**Passage to read:**
Thanks, that’s good to know. I’ll try RKWard.

Sorry. I don’t mean to sound disparaging. It’s just that at the moment it would take a lot or work to get it running. In the way of RKWard, I find the lack of documentation a tad irritating. You may find it easier if you’re more familiar with KDE software. Some initial pointers for getting a more functional setup would be:

  • Right click on “R Console” at the bottom of the screen & select “Position > Right” (gives a more functional layout for most display setups).
  • Open a new script, and with the cursor in the script, select “Settings > Configure Editor…” from the top drop-down menus (this is only selectable when a script forms the ‘active’ window).
  • In the editor settings, in “Editing > General”, check the “Enable automatic brackets” option & select <>(){}[], from the drop-down menu beneath it.
  • In the editor settings, in “Editing > Indentation”, set the “Default indentation mode:” to “R”, and in the “Indent using” section, select “Spaces”, and make the Tab width and Space indentation width to 2 characters (which will mirror the behaviour of RStudio).

**Jobs:**
1. Identify every menu path in the RKWard setup advice that uses the ">" separator.
2. Extend the RKWard setup advice past its final sentence.

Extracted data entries
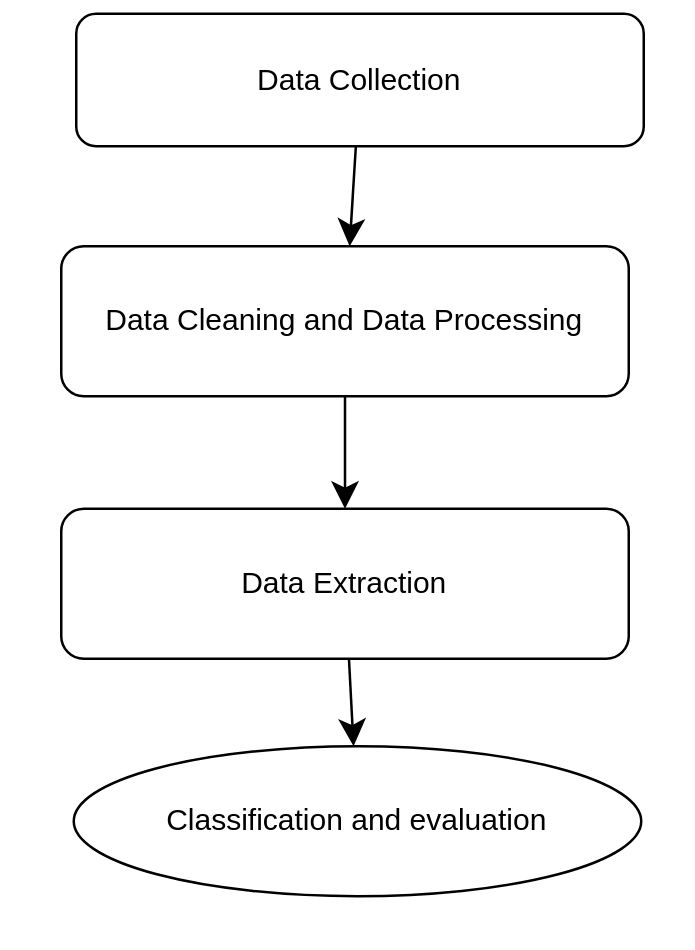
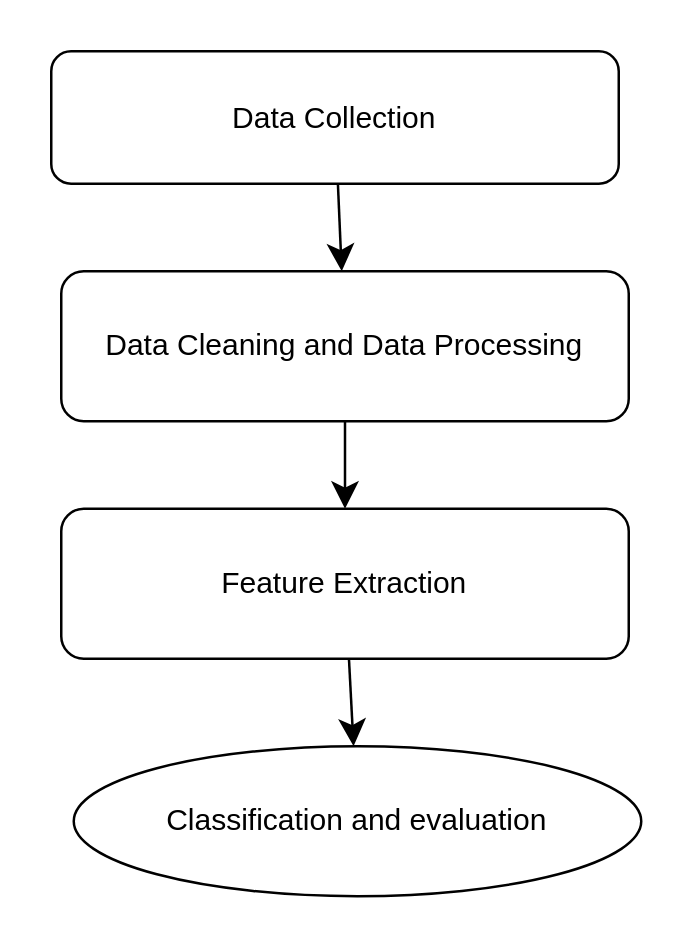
  <mxCell id="0" />
  <mxCell id="1" parent="0" />
  <mxCell id="2" value="" style="edgeStyle=none;curved=1;rounded=0;orthogonalLoop=1;jettySize=auto;html=1;fontSize=12;startSize=8;endSize=8;" edge="1" parent="1" source="3" target="5"><mxGeometry relative="1" as="geometry" /></mxCell>
- <mxCell id="3" value="Data Collection" style="rounded=1;whiteSpace=wrap;html=1;" vertex="1" parent="1"><mxGeometry x="30" y="5" width="227" height="53" as="geometry" /></mxCell>
+ <mxCell id="3" value="Data Collection" style="rounded=1;whiteSpace=wrap;html=1;" vertex="1" parent="1"><mxGeometry x="20" y="20" width="227" height="53" as="geometry" /></mxCell>
  <mxCell id="4" value="" style="edgeStyle=none;curved=1;rounded=0;orthogonalLoop=1;jettySize=auto;html=1;fontSize=12;startSize=8;endSize=8;" edge="1" parent="1" source="5" target="7"><mxGeometry relative="1" as="geometry" /></mxCell>
- <mxCell id="5" value="Data Cleaning and Data Processing" style="rounded=1;whiteSpace=wrap;html=1;" vertex="1" parent="1"><mxGeometry x="24" y="98" width="227" height="60" as="geometry" /></mxCell>
+ <mxCell id="5" value="Data Cleaning and Data Processing" style="rounded=1;whiteSpace=wrap;html=1;" vertex="1" parent="1"><mxGeometry x="24" y="108" width="227" height="60" as="geometry" /></mxCell>
  <mxCell id="6" value="" style="edgeStyle=none;curved=1;rounded=0;orthogonalLoop=1;jettySize=auto;html=1;fontSize=12;startSize=8;endSize=8;" edge="1" parent="1" source="7" target="8"><mxGeometry relative="1" as="geometry" /></mxCell>
- <mxCell id="7" value="Data Extraction" style="rounded=1;whiteSpace=wrap;html=1;" vertex="1" parent="1"><mxGeometry x="24" y="203" width="227" height="60" as="geometry" /></mxCell>
+ <mxCell id="7" value="Feature Extraction" style="rounded=1;whiteSpace=wrap;html=1;" vertex="1" parent="1"><mxGeometry x="24" y="203" width="227" height="60" as="geometry" /></mxCell>
  <mxCell id="8" value="Classification and evaluation" style="ellipse;whiteSpace=wrap;html=1;" vertex="1" parent="1"><mxGeometry x="29" y="298" width="227" height="60" as="geometry" /></mxCell>
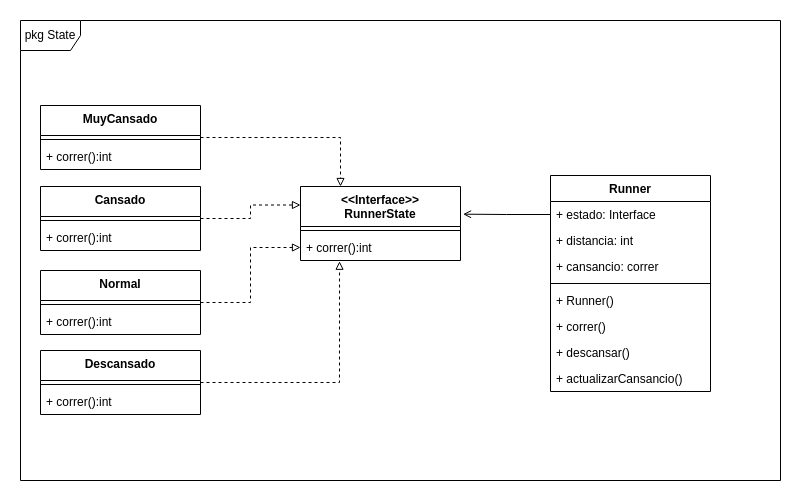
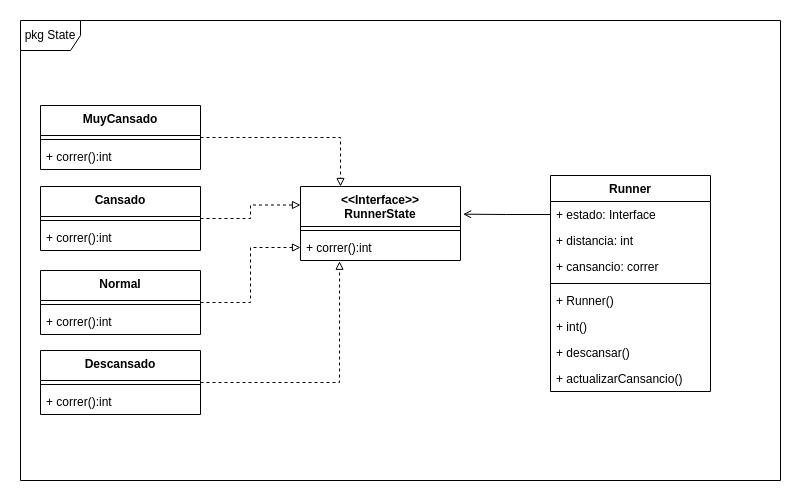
  <mxCell id="0" />
  <mxCell id="1" parent="0" />
  <mxCell id="2" value="pkg State" style="shape=umlFrame;whiteSpace=wrap;html=1;" vertex="1" parent="1"><mxGeometry x="20" y="20" width="760" height="460" as="geometry" /></mxCell>
  <mxCell id="3" style="edgeStyle=orthogonalEdgeStyle;rounded=0;orthogonalLoop=1;jettySize=auto;html=1;exitX=1;exitY=0.5;exitDx=0;exitDy=0;entryX=0.25;entryY=0;entryDx=0;entryDy=0;dashed=1;startArrow=none;startFill=0;endArrow=block;endFill=0;" edge="1" parent="1" source="4" target="19"><mxGeometry relative="1" as="geometry" /></mxCell>
  <mxCell id="4" value="MuyCansado" style="swimlane;fontStyle=1;align=center;verticalAlign=top;childLayout=stackLayout;horizontal=1;startSize=30;horizontalStack=0;resizeParent=1;resizeParentMax=0;resizeLast=0;collapsible=1;marginBottom=0;" vertex="1" parent="1"><mxGeometry x="40" y="105" width="160" height="64" as="geometry" /></mxCell>
  <mxCell id="5" value="" style="line;strokeWidth=1;fillColor=none;align=left;verticalAlign=middle;spacingTop=-1;spacingLeft=3;spacingRight=3;rotatable=0;labelPosition=right;points=[];portConstraint=eastwest;" vertex="1" parent="4"><mxGeometry y="30" width="160" height="8" as="geometry" /></mxCell>
  <mxCell id="6" value="+ correr():int" style="text;strokeColor=none;fillColor=none;align=left;verticalAlign=top;spacingLeft=4;spacingRight=4;overflow=hidden;rotatable=0;points=[[0,0.5],[1,0.5]];portConstraint=eastwest;" vertex="1" parent="4"><mxGeometry y="38" width="160" height="26" as="geometry" /></mxCell>
  <mxCell id="7" style="edgeStyle=orthogonalEdgeStyle;rounded=0;orthogonalLoop=1;jettySize=auto;html=1;exitX=1;exitY=0.5;exitDx=0;exitDy=0;entryX=0;entryY=0.25;entryDx=0;entryDy=0;dashed=1;startArrow=none;startFill=0;endArrow=block;endFill=0;" edge="1" parent="1" source="8" target="19"><mxGeometry relative="1" as="geometry" /></mxCell>
  <mxCell id="8" value="Cansado" style="swimlane;fontStyle=1;align=center;verticalAlign=top;childLayout=stackLayout;horizontal=1;startSize=30;horizontalStack=0;resizeParent=1;resizeParentMax=0;resizeLast=0;collapsible=1;marginBottom=0;" vertex="1" parent="1"><mxGeometry x="40" y="186" width="160" height="64" as="geometry" /></mxCell>
  <mxCell id="9" value="" style="line;strokeWidth=1;fillColor=none;align=left;verticalAlign=middle;spacingTop=-1;spacingLeft=3;spacingRight=3;rotatable=0;labelPosition=right;points=[];portConstraint=eastwest;" vertex="1" parent="8"><mxGeometry y="30" width="160" height="8" as="geometry" /></mxCell>
  <mxCell id="10" value="+ correr():int" style="text;strokeColor=none;fillColor=none;align=left;verticalAlign=top;spacingLeft=4;spacingRight=4;overflow=hidden;rotatable=0;points=[[0,0.5],[1,0.5]];portConstraint=eastwest;" vertex="1" parent="8"><mxGeometry y="38" width="160" height="26" as="geometry" /></mxCell>
  <mxCell id="11" style="edgeStyle=orthogonalEdgeStyle;rounded=0;orthogonalLoop=1;jettySize=auto;html=1;exitX=1;exitY=0.5;exitDx=0;exitDy=0;entryX=0;entryY=0.5;entryDx=0;entryDy=0;dashed=1;startArrow=none;startFill=0;endArrow=block;endFill=0;" edge="1" parent="1" source="12" target="21"><mxGeometry relative="1" as="geometry" /></mxCell>
  <mxCell id="12" value="Normal" style="swimlane;fontStyle=1;align=center;verticalAlign=top;childLayout=stackLayout;horizontal=1;startSize=30;horizontalStack=0;resizeParent=1;resizeParentMax=0;resizeLast=0;collapsible=1;marginBottom=0;" vertex="1" parent="1"><mxGeometry x="40" y="270" width="160" height="64" as="geometry" /></mxCell>
  <mxCell id="13" value="" style="line;strokeWidth=1;fillColor=none;align=left;verticalAlign=middle;spacingTop=-1;spacingLeft=3;spacingRight=3;rotatable=0;labelPosition=right;points=[];portConstraint=eastwest;" vertex="1" parent="12"><mxGeometry y="30" width="160" height="8" as="geometry" /></mxCell>
  <mxCell id="14" value="+ correr():int" style="text;strokeColor=none;fillColor=none;align=left;verticalAlign=top;spacingLeft=4;spacingRight=4;overflow=hidden;rotatable=0;points=[[0,0.5],[1,0.5]];portConstraint=eastwest;" vertex="1" parent="12"><mxGeometry y="38" width="160" height="26" as="geometry" /></mxCell>
  <mxCell id="15" style="edgeStyle=orthogonalEdgeStyle;rounded=0;orthogonalLoop=1;jettySize=auto;html=1;exitX=1;exitY=0.5;exitDx=0;exitDy=0;entryX=0.244;entryY=1.029;entryDx=0;entryDy=0;entryPerimeter=0;dashed=1;startArrow=none;startFill=0;endArrow=block;endFill=0;" edge="1" parent="1" source="16" target="21"><mxGeometry relative="1" as="geometry" /></mxCell>
  <mxCell id="16" value="Descansado" style="swimlane;fontStyle=1;align=center;verticalAlign=top;childLayout=stackLayout;horizontal=1;startSize=30;horizontalStack=0;resizeParent=1;resizeParentMax=0;resizeLast=0;collapsible=1;marginBottom=0;" vertex="1" parent="1"><mxGeometry x="40" y="350" width="160" height="64" as="geometry" /></mxCell>
  <mxCell id="17" value="" style="line;strokeWidth=1;fillColor=none;align=left;verticalAlign=middle;spacingTop=-1;spacingLeft=3;spacingRight=3;rotatable=0;labelPosition=right;points=[];portConstraint=eastwest;" vertex="1" parent="16"><mxGeometry y="30" width="160" height="8" as="geometry" /></mxCell>
  <mxCell id="18" value="+ correr():int" style="text;strokeColor=none;fillColor=none;align=left;verticalAlign=top;spacingLeft=4;spacingRight=4;overflow=hidden;rotatable=0;points=[[0,0.5],[1,0.5]];portConstraint=eastwest;" vertex="1" parent="16"><mxGeometry y="38" width="160" height="26" as="geometry" /></mxCell>
  <mxCell id="19" value="&lt;&lt;Interface&gt;&gt;&#10;RunnerState" style="swimlane;fontStyle=1;align=center;verticalAlign=top;childLayout=stackLayout;horizontal=1;startSize=40;horizontalStack=0;resizeParent=1;resizeParentMax=0;resizeLast=0;collapsible=1;marginBottom=0;" vertex="1" parent="1"><mxGeometry x="300" y="186" width="160" height="74" as="geometry" /></mxCell>
  <mxCell id="20" value="" style="line;strokeWidth=1;fillColor=none;align=left;verticalAlign=middle;spacingTop=-1;spacingLeft=3;spacingRight=3;rotatable=0;labelPosition=right;points=[];portConstraint=eastwest;" vertex="1" parent="19"><mxGeometry y="40" width="160" height="8" as="geometry" /></mxCell>
  <mxCell id="21" value="+ correr():int" style="text;strokeColor=none;fillColor=none;align=left;verticalAlign=top;spacingLeft=4;spacingRight=4;overflow=hidden;rotatable=0;points=[[0,0.5],[1,0.5]];portConstraint=eastwest;" vertex="1" parent="19"><mxGeometry y="48" width="160" height="26" as="geometry" /></mxCell>
  <mxCell id="22" value="Runner" style="swimlane;fontStyle=1;align=center;verticalAlign=top;childLayout=stackLayout;horizontal=1;startSize=26;horizontalStack=0;resizeParent=1;resizeParentMax=0;resizeLast=0;collapsible=1;marginBottom=0;" vertex="1" parent="1"><mxGeometry x="550" y="175" width="160" height="216" as="geometry" /></mxCell>
  <mxCell id="23" value="+ estado: Interface" style="text;strokeColor=none;fillColor=none;align=left;verticalAlign=top;spacingLeft=4;spacingRight=4;overflow=hidden;rotatable=0;points=[[0,0.5],[1,0.5]];portConstraint=eastwest;" vertex="1" parent="22"><mxGeometry y="26" width="160" height="26" as="geometry" /></mxCell>
  <mxCell id="24" value="+ distancia: int" style="text;strokeColor=none;fillColor=none;align=left;verticalAlign=top;spacingLeft=4;spacingRight=4;overflow=hidden;rotatable=0;points=[[0,0.5],[1,0.5]];portConstraint=eastwest;" vertex="1" parent="22"><mxGeometry y="52" width="160" height="26" as="geometry" /></mxCell>
  <mxCell id="25" value="+ cansancio: correr" style="text;strokeColor=none;fillColor=none;align=left;verticalAlign=top;spacingLeft=4;spacingRight=4;overflow=hidden;rotatable=0;points=[[0,0.5],[1,0.5]];portConstraint=eastwest;" vertex="1" parent="22"><mxGeometry y="78" width="160" height="26" as="geometry" /></mxCell>
  <mxCell id="26" value="" style="line;strokeWidth=1;fillColor=none;align=left;verticalAlign=middle;spacingTop=-1;spacingLeft=3;spacingRight=3;rotatable=0;labelPosition=right;points=[];portConstraint=eastwest;" vertex="1" parent="22"><mxGeometry y="104" width="160" height="8" as="geometry" /></mxCell>
  <mxCell id="27" value="+ Runner()" style="text;strokeColor=none;fillColor=none;align=left;verticalAlign=top;spacingLeft=4;spacingRight=4;overflow=hidden;rotatable=0;points=[[0,0.5],[1,0.5]];portConstraint=eastwest;" vertex="1" parent="22"><mxGeometry y="112" width="160" height="26" as="geometry" /></mxCell>
- <mxCell id="28" value="+ correr()" style="text;strokeColor=none;fillColor=none;align=left;verticalAlign=top;spacingLeft=4;spacingRight=4;overflow=hidden;rotatable=0;points=[[0,0.5],[1,0.5]];portConstraint=eastwest;" vertex="1" parent="22"><mxGeometry y="138" width="160" height="26" as="geometry" /></mxCell>
+ <mxCell id="28" value="+ int()" style="text;strokeColor=none;fillColor=none;align=left;verticalAlign=top;spacingLeft=4;spacingRight=4;overflow=hidden;rotatable=0;points=[[0,0.5],[1,0.5]];portConstraint=eastwest;" vertex="1" parent="22"><mxGeometry y="138" width="160" height="26" as="geometry" /></mxCell>
  <mxCell id="29" value="+ descansar()" style="text;strokeColor=none;fillColor=none;align=left;verticalAlign=top;spacingLeft=4;spacingRight=4;overflow=hidden;rotatable=0;points=[[0,0.5],[1,0.5]];portConstraint=eastwest;" vertex="1" parent="22"><mxGeometry y="164" width="160" height="26" as="geometry" /></mxCell>
  <mxCell id="30" value="+ actualizarCansancio()" style="text;strokeColor=none;fillColor=none;align=left;verticalAlign=top;spacingLeft=4;spacingRight=4;overflow=hidden;rotatable=0;points=[[0,0.5],[1,0.5]];portConstraint=eastwest;" vertex="1" parent="22"><mxGeometry y="190" width="160" height="26" as="geometry" /></mxCell>
  <mxCell id="31" style="edgeStyle=orthogonalEdgeStyle;rounded=0;orthogonalLoop=1;jettySize=auto;html=1;exitX=0;exitY=0.5;exitDx=0;exitDy=0;entryX=1.016;entryY=0.374;entryDx=0;entryDy=0;entryPerimeter=0;startArrow=none;startFill=0;endArrow=open;endFill=0;" edge="1" parent="1" source="23" target="19"><mxGeometry relative="1" as="geometry"><Array as="points"><mxPoint x="506" y="214" /><mxPoint x="506" y="214" /></Array></mxGeometry></mxCell>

**Task responses:**
1.
Position > Right
Settings > Configure Editor…
Editing > General
Editing > Indentation

2.
  • I’ll leave you to configure the rest. The only other thing you might want to take a look at is “Settings > Configure RKWard…” from the top drop-down menus. Here. in the “Add-ons > R Packages” section, you may want to set things up the way you normally do regarding repos and user package installation directories, although you may have this configured in your .Renvironment .Rprofile files. I’ve always set both as I’ve never bothered to check whether RKWard tries to override their contents with its own settings.
  • Finally, there’s no RMarkdown support in RKWard, so if you want to use this you’re going to have to write mini R scripts containing rmarkdown::render() functions in order to preview the outputs of your *.Rmd files.

Some other quality of life settings would be to add the following to your .Rprofile:

### Display ###
options(menu.graphics = FALSE) # Disable tk menus.
options(help_type = "html") # HTML help pages.

### Auto-Completions ###
utils::rc.settings(
  ipck = TRUE, # Auto-complete names inside library() and require().
  fuzzy = TRUE # Turn on fuzzy matching.
)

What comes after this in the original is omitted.